Diverse role of NMDA receptors for dendritic integration of neural dynamics

Abstract

Neurons, represented as a tree structure of morphology, have various distinguished branches of dendrites. Different types of synaptic receptors distributed over dendrites are responsible for receiving inputs from other neurons. NMDA receptors (NMDARs) are expressed as excitatory units, and play a key physiological role in synaptic function. Although NMDARs are widely expressed in most types of neurons, they play a different role in the cerebellar Purkinje cells (PCs). Utilizing a computational PC model with detailed dendritic morphology, we explored the role of NMDARs at different parts of dendritic branches and regions. We found somatic responses can switch from silent, to simple spikes and complex spikes, depending on specific dendritic branches. Detailed examination of the dendrites regarding their diameters and distance to soma revealed diverse response patterns, yet explain two firing modes, simple and complex spike. Taken together, these results suggest that NMDARs play an important role in controlling excitability sensitivity while taking into account the factor of dendritic properties. Given the complexity of neural morphology varying in cell types, our work suggests that the functional role of NMDARs is not stereotyped but highly interwoven with local properties of neuronal structure.

Fig 1. Diverse somatic responses depending on the dendritic location of NMDARs.

(A) Stimulating 10 different sites individually on a PC morphological dendritic field. S1–S10 are typical sites, from spiny to primary dendrites. (B) PC somatic responses triggered by each stimulation site with and without NMDARs. 1000 NMDAR synapses were concentrated around each simulation site. (C) Detailed somatic membrane potential traces at three representative sites. S4: increased simple spikes; S6: decreased simple spikes; S9: change of complex spikes. (D) Somatic response profiles with the increasing number of synapses stimulated.

Fig 2. Dendritic and somatic responses under the randomly distributed NMDARs.

(A) Response recorded at different locations. (Left) four recording sites: R1 (spiny), R2 (distal), R3 (proximal) dendrite, R4 (soma). 1000 synapses (red dots) randomly distributed on the PC. (Middle) Voltage responses recorded at four sites with and without NMDARs. (B) The distribution of peaks of voltage potential triggered in (A) with NMDARs installed. (C) Response profiles at four sites varied with the number of input synapses (50 to 1000) with and without NMDARs. (D) The profiles of EPSP and the phase plots of voltage change by NMDARs.

Fig 3. Regulating response at different parts of dendritic fields by NMDARs.

(A) Regional synaptic distribution and dendrite potential profile. (Left) Synapses (1000 red spots) distributed in four regions (parts A-D) respectively. Insets are triggered voltage traces at each recording site (S1–S3 and Soma). (Right) The corresponding distribution of peaks of voltage potential. (B) Voltage profiles at four sites varied with the number of input synapses. (C) The corresponding phase plots of voltage profiles with 1000 synapses.

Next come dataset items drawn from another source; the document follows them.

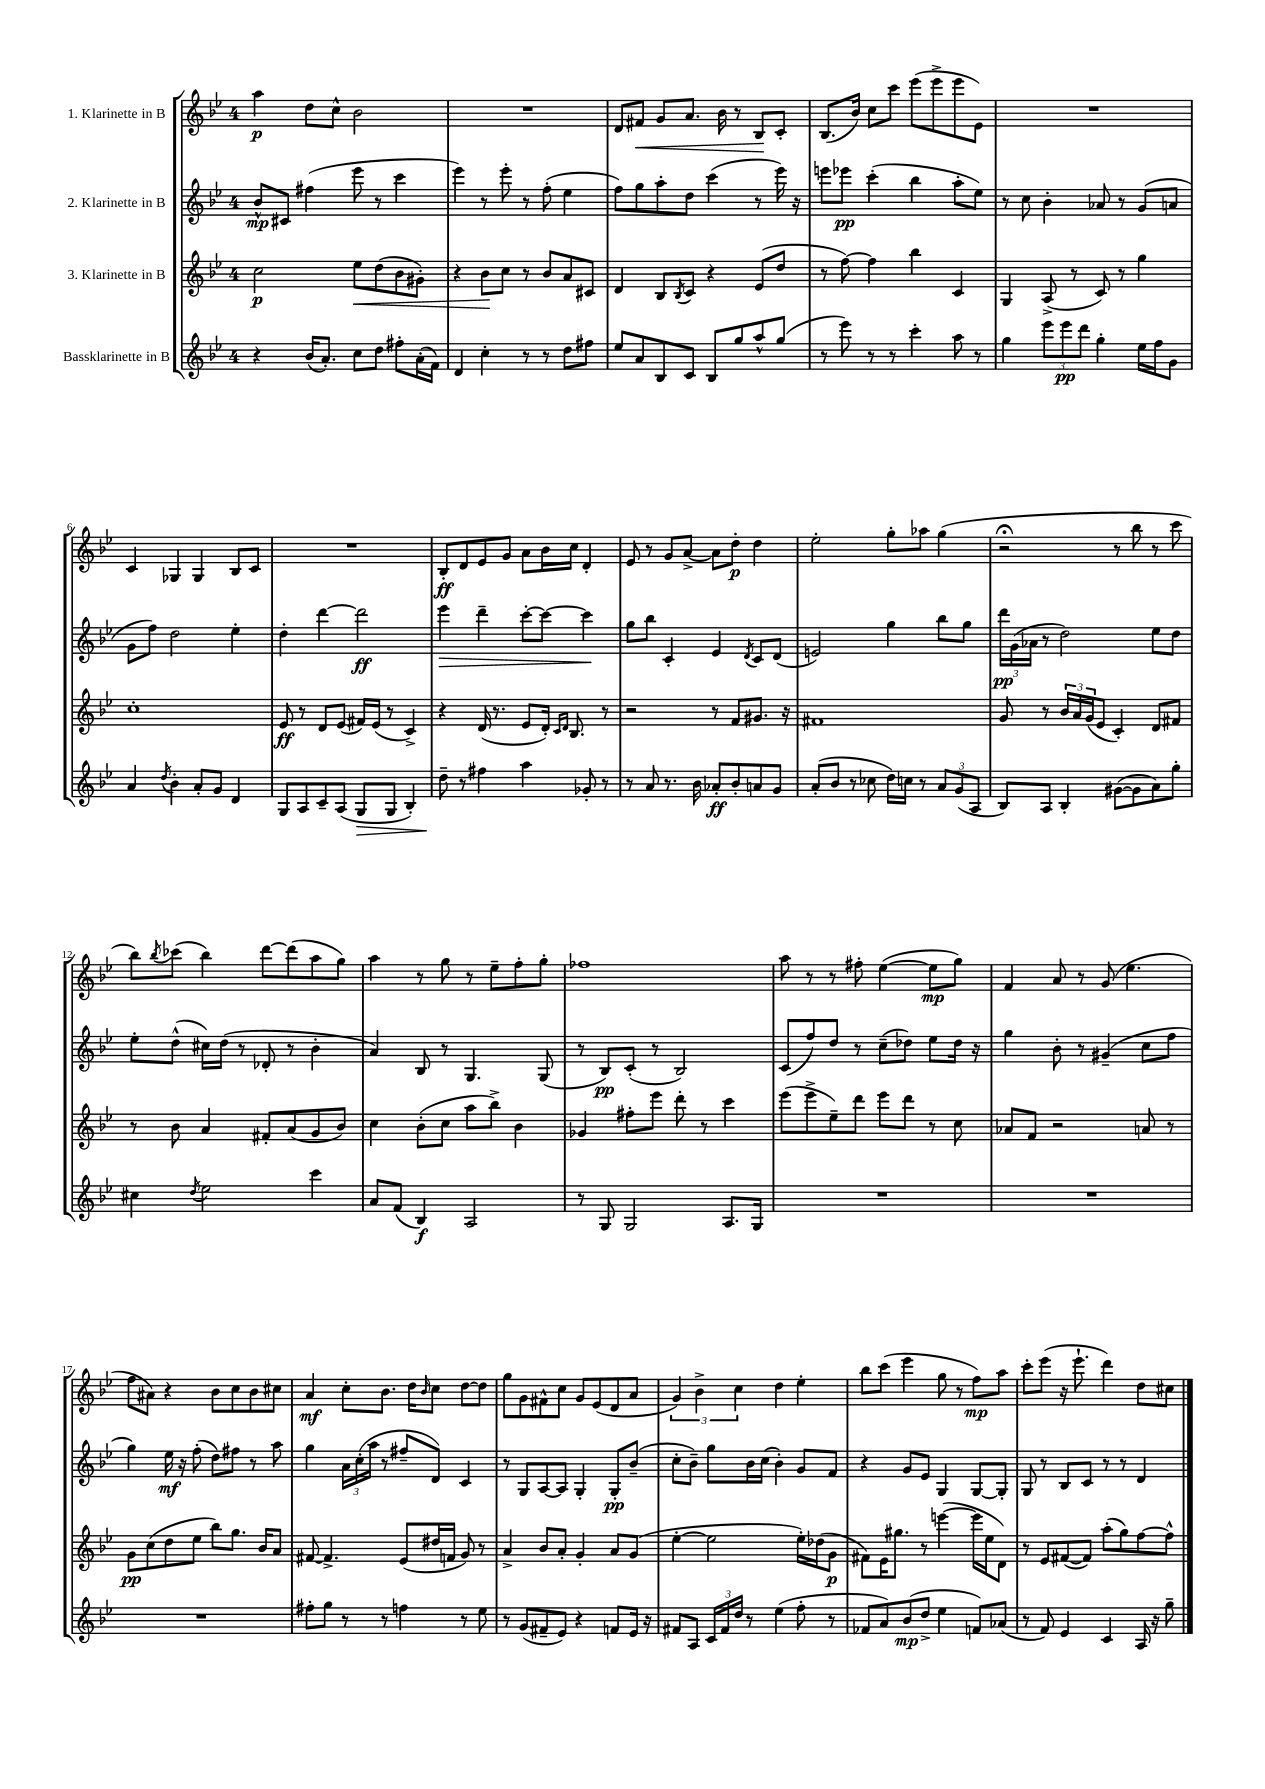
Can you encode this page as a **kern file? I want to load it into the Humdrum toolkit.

**kern	**kern	**kern	**kern
*staff4	*staff3	*staff2	*staff1
*clefG2	*clefG2	*clefG2	*clefG2
*k[b-e-]	*k[b-e-]	*k[b-e-]	*k[b-e-]
*M4/4	*M4/4	*M4/4	*M4/4
4r	2cc	8b-^^	4aa
.	.	8c#	.
(16b-	.	(4ff#	8dd
8.a')	.	.	.
.	.	.	8cc^^
8cc	8ee-	8eee-	2b-
8dd	(8dd	8r	.
8ff#'	8b-	4ccc	.
(16a'	8g#')	.	.
16f)	.	.	.
=	=	=	=
4d	4r	4eee-)	1r
4cc'	8b-	8r	.
.	8cc	8eee-'	.
8r	8r	8r	.
8r	8b-	(8ff'	.
8dd	8a	4ee-	.
8ff#	8c#	.	.
=	=	=	=
8ee-	4d	8ff)	8d
8a	.	8gg	8f#
8B-	8B-	8aa'	8g
.	8qB-	.	.
8c	8c	8dd	8.a
8B-	4r	(4ccc	.
.	.	.	16b-
8gg	.	.	8r
8aa^^	(8e-	8r	8B-
(8gg	8dd	16eee-)	8c'
.	.	16r	.
=	=	=	=
8r	8r	8eee	(8.B-
8eee-)	[8ff)	8eee-	.
.	.	.	16b-)
8r	4ff]	(4ccc'	8cc
8r	.	.	8ccc
4ccc'	4bb-	4bb-	(8eee-
.	.	.	8eee-^
8aa	4c	8aa'	8eee-
8r	.	8ee-)	8e-)
=	=	=	=
4gg	4G	8r	1r
.	.	8cc	.
12eee-	(8A^	4b-'	.
12eee-	.	.	.
.	8r	.	.
12ddd	.	.	.
4gg'	8c)	8a-	.
.	8r	8r	.
16ee-	4gg	(8g	.
16ff	.	.	.
8g	.	8a	.
=	=	=	=
4a	1cc'	8g	4c
.	.	8ff)	.
8qdd	.	.	.
4b-'	.	2dd	4G-
8a'	.	.	4G-
8g	.	.	.
4d	.	4ee-'	8B-
.	.	.	8c
=	=	=	=
8G	8e-	4dd'	1r
8A	8r	.	.
8c~	8d	[4ddd	.
(8A	(8e-	.	.
8G	16f#)	2ddd]	.
.	(16e-	.	.
8G	8r	.	.
4B-')	4c^)	.	.
=	=	=	=
8dd~	4r	4eee-	8B-'
8r	.	.	8d
4ff#	(16d	4ddd~	8e-
.	8.r	.	.
.	.	.	8g
4aa	8e-	[8ccc'	8a
.	16d')	8ccc_	16b-
.	16qqc	.	.
.	16qqd	.	.
.	8.B-	.	16cc
8g-'	.	4ccc]	4d'
8r	8r	.	.
=	=	=	=
8r	2r	8gg	8e-
8a	.	8bb-	8r
8.r	.	4c'	8g
.	.	.	[8a^
16b-	.	.	.
8a-'	8r	4e-	8a]
8b-'	8f	.	8dd'
.	.	8qd	.
8a	8.g#	8c	4dd
8g	.	(8d	.
.	16r	.	.
=	=	=	=
(8a'	1f#	2e)	2ee-'
8b-	.	.	.
8r	.	.	.
8cc-	.	.	.
16dd)	.	4gg	8gg'
16cc	.	.	.
8r	.	.	8aa-
12a	.	8bb-	(4gg
(12g	.	.	.
.	.	8gg	.
12A	.	.	.
=	=	=	=
8B-)	8g	24ddd	2r;
.	.	(24g	.
.	.	24a-	.
8A	8r	8r	.
4B-'	24b-	2dd)	.
.	24a	.	.
.	(24g	.	.
.	8e-	.	.
([8g#	4c')	.	8r
8g#]	.	.	8bb-
8a)	8d	8ee-	8r
8gg'	8f#	8dd	8ccc
=	=	=	=
4cc#	8r	8ee-'	8bb-)
.	.	.	8qbb-
.	8b-	(8dd^^	(8ccc-
8qdd	.	.	.
2ee-	4a	16cc#)	4bb-)
.	.	(16dd	.
.	.	8r	.
.	8f#'	8d-'	[8ddd
.	(8a	8r	(8ddd]
4ccc	8g	4b-'	8aa
.	8b-)	.	8gg)
=	=	=	=
8a	4cc	4a)	4aa
(8f	.	.	.
4B-)	(8b-'	8B-	8r
.	8cc	8r	8gg
2A	8aa	4.G	8r
.	8bb-^)	.	8ee-~
.	4b-	.	8ff'
.	.	(8G	8gg'
=	=	=	=
8r	4g-	8r	1ff-
8G	.	8B-)	.
2G	8ff#'	(8c'	.
.	8eee-	8r	.
.	8ddd'	2B-)	.
.	8r	.	.
8.A	4ccc	.	.
16G	.	.	.
=	=	=	=
1r	(8eee-	(8c	8aa
.	8eee-^	8ff)	8r
.	8ee-~)	8dd	8r
.	8ddd	8r	8ff#'
.	8eee-	(8cc~	([4ee-
.	8ddd	8dd-)	.
.	8r	8ee-	8ee-]
.	8cc	16dd-	8gg)
.	.	16r	.
=	=	=	=
1r	8a-	4gg	4f
.	8f	.	.
.	2r	8b-'	8a
.	.	8r	8r
.	.	(4g#~	(8g
.	.	.	4.ee-
.	8a	8cc	.
.	8r	8ff	.
=	=	=	=
1r	8g	4gg)	8ff
.	(8cc	.	8a#)
.	8dd	16ee-	4r
.	.	16r	.
.	8ee-	(8ff'	.
.	8bb-)	8dd)	8b-
.	8.gg	8ff#	8cc
.	.	8r	8b-
.	16b-	.	.
.	8a	8aa	8cc#
=	=	=	=
8ff#'	[8f#	4gg	4a
8gg	4.f#^]	.	.
8r	.	24a	8cc'
.	.	(24cc'	.
.	.	24aa	.
8r	.	8r	8.b-
4ff	(8e-	8ff#~	.
.	.	.	16dd
.	.	.	16qqb-
.	16dd#	8d)	8cc
.	16f	.	.
8r	8g)	4c	[8dd
8ee-	8r	.	8dd]
=	=	=	=
8r	4a^	8r	8gg
(8g	.	8G	8g
8f#~	8b-	[8A	8f#^^
8e-)	8a'	8A]	8cc
4r	4g'	4G'	8g
.	.	.	(8e-
8f	8a	8G'	8d
16e-	(8g	(8b-~	8a
16r	.	.	.
=	=	=	=
8f#	[4ee-'	8cc'	6g)
8A	.	8b-~)	.
.	.	.	6b-^
24c	2ee-]	8gg	.
24f#	.	.	.
24dd	.	.	6cc
8r	.	16b-	.
.	.	(16cc	.
(4ee-	.	4b-')	4dd
8ff'	16ee-')	8g	4ee-'
.	(16dd-	.	.
8r	8g	8f	.
=	=	=	=
8f-	8f#)	4r	8bb-
8a)	16e-	.	(8ccc
.	8.gg#	.	.
(8b-	.	8g	4eee-
8dd^	8r	8e-	.
4ee-	([4eee	4G	8gg
.	.	.	8r
8f)	16eee]	[8G	8ff)
.	16ee-	.	.
(8a-	8d)	8G']	8aa
=	=	=	=
8r	8r	8G	8ccc'
8f)	8e-	8r	(8eee-
4e-	([8f#	8B-	16r
.	.	.	8.eee-`
.	8f#])	8c	.
4c	(8aa'	8r	4ddd)
.	8gg)	8r	.
16A	[8ff	4d	8dd
16r	.	.	.
8gg~	8ff^^]	.	8cc#
==	==	==	==
*-	*-	*-	*-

Fig 4. PC somatic response profiles induced by low-frequency Poisson inputs at different parts of dendrites.

Simplex spikes are triggered in all parts, while complex spikes are shown in Part A, C, and D.

Fig 5. Somatic responses depending on the dendritic properties of diameter and distance to soma.

(A) (Left) Different dendrites selected in part D that have either similar diameters (blue) or distance to the soma (purple) referring to the dendrite D816. (Right) Illustrating the locations of each dendrite: eight dendrites with different distances to soma; six dendrites with different diameters. (B) PC somatic response decreased with the increasing distance of the dendrites stimulated. (Right) The inset of enlarged membrane potential responses starting at the time of onset stimulation. For illustration, voltages were cut off at 40 mV. (C) Similar to (B), but for the case of varying dendritic diameters.

Fig 6. PC response to combined PF and CF inputs.

(A) PC installed with 500 PF AMPA synapses stimulated at 5 Hz Poisson spikes and a CF with 500 AMPA+NMDA synaptic connects stimulated at 2 Hz. Four recording sites (R1, spiny; R2, smooth; R3, trunk dendrites; Soma). (B) Voltage response of dendrites (R1–R3) and the soma. Spike timings of SS (black) and CS (red) are indicated as ticks. (C) Voltage response profiles zoomed in at a period (gray box in (B)) from all dendrites, sorted by their diameters and distances to the soma (top), and (below) profiles of each of four sites (R1–R3 and soma). (D) Similar to C, but with the changing strength of NMDA at different ratios of NMDA/AMPA while AMPA is fixed.

Fig 7. PC response to combined PF and CF inputs with inhibition input.

(A-C) Similar to Fig 6, but with 200 inhibitory synapses distributed on spiny dendrites at 10 Hz Poisson spike stimulation. (D-F) Similar to (A-C) while inhibitory synapses are distributed on smooth dendrites.